* [Passage for review]:
****

Background: Rheumatoid Arthritis (RA) is a debilitating disorder in which the immune system mainly targets the synovial tissue. Janus kinase family including tyrosine kinase 2 (TYK2) is one of the crucial mediators of the downstream signaling pathway of inflammatory cytokines that further contributes to RA pathogenesis. In this study, the association of TYK2 gene rs34536443 polymorphism, which may affect the function of TYK protein and, hence, the inflammatory settings, with RA susceptibility was investigated. Moreover, its correlation with demographic and serological features of the patients was assessed. 
Methods: In the present study, 700 RA patients and 700 sex, age and ethnicity-matched healthy individuals as the control group were included. MGB TaqMan real-time allelic discrimination method was used to determine the rs34536443 polymorphism. Rheumatoid factor, anti-cyclic citrullinated peptide antibody, erythrocyte sedimentation rate and C-reactive protein were also measured.
Results: The frequency of rs34536443 minor allele (C allele) was not different between patients and control group [1.7 vs. 2.61 percent, OR (95% CI)=1.35 (0.78-2.33);p=0.27]. There was not a statistically significant association between rs34536443 genotypes and RA susceptibility. Genotypes of rs34536443 polymorphism were associated nor with demographic neither with serological features of RA patients. 
Conclusion: In the present study, there was not any association between TYK2 gene rs34536443 polymorphism with either disease susceptibility, demographic and serological features of Iranian RA patients. These findings are not compatible with previous works from other ethnicities, further supporting the role of genetics in disease susceptibility.

****

Records excerpted from a collection
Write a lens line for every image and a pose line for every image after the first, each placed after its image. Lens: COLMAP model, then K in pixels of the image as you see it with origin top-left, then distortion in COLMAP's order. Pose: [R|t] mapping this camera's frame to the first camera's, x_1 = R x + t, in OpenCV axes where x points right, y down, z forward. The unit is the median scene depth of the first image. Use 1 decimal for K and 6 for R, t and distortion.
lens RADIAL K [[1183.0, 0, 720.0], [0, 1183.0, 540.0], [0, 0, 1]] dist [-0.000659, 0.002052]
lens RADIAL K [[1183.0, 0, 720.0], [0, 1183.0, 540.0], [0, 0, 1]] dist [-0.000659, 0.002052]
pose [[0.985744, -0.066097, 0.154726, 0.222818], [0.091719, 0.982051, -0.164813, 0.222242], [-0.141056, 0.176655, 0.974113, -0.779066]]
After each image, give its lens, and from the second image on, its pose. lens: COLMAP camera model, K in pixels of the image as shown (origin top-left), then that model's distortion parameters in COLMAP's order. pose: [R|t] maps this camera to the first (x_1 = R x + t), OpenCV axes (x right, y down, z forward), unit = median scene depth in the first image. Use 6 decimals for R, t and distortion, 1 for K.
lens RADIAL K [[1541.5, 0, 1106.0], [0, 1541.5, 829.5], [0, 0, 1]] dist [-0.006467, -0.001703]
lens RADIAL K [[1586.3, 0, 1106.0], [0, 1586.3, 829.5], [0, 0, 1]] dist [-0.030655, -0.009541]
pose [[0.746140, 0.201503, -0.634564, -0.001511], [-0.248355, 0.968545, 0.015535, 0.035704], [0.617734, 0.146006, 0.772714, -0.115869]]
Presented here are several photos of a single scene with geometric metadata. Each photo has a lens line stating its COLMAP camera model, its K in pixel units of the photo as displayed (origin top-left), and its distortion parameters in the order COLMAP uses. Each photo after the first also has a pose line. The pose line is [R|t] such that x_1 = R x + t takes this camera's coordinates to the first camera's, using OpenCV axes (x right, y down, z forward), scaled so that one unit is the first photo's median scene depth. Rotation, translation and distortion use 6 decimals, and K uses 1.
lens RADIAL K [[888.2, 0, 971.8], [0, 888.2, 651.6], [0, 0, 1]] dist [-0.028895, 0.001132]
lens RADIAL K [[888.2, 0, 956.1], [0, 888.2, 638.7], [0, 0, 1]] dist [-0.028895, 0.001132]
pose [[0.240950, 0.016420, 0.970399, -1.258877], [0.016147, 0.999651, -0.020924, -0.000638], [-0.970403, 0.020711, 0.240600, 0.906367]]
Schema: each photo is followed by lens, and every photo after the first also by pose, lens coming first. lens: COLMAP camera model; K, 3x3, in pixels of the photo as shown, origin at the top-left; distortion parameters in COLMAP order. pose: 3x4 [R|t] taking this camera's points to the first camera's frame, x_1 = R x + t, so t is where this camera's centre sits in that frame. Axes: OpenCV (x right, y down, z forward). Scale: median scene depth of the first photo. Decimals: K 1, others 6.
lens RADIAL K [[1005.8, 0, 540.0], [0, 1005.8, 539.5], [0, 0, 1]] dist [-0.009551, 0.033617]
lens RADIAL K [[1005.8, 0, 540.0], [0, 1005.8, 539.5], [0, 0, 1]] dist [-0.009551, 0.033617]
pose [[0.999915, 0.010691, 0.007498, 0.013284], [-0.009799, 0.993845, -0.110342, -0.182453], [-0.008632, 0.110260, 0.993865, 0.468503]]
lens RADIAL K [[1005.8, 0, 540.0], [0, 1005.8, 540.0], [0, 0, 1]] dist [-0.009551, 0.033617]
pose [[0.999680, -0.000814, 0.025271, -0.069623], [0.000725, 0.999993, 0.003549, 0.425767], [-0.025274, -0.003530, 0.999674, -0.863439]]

****

* [What to do]:
(A) In the rheumatoid arthritis abstract, how many patients with RA were included in the study?
(B) Please update the rheumatoid arthritis abstract from the part starting at "Background: Rheumatoid Arthritis" and ending at "patients was assessed.", replacing "synovial tissue" with "joint lining".
(C) Summarize the rheumatoid arthritis abstract in two sentences.

* [Task results]:
(A) 700

(B)
Background: Rheumatoid Arthritis (RA) is a debilitating disorder in which the immune system mainly targets the joint lining. Janus kinase family including tyrosine kinase 2 (TYK2) is one of the crucial mediators of the downstream signaling pathway of inflammatory cytokines that further contributes to RA pathogenesis. In this study, the association of TYK2 gene rs34536443 polymorphism, which may affect the function of TYK protein and, hence, the inflammatory settings, with RA susceptibility was investigated. Moreover, its correlation with demographic and serological features of the patients was assessed.

(C) The study compared 700 Iranian RA patients with 700 sex-, age- and ethnicity-matched healthy controls and genotyped the TYK2 gene rs34536443 polymorphism with an MGB TaqMan real-time allelic discrimination method. The minor C allele frequency did not differ between the groups, and the polymorphism showed no association with RA susceptibility or with the patients' demographic and serological features.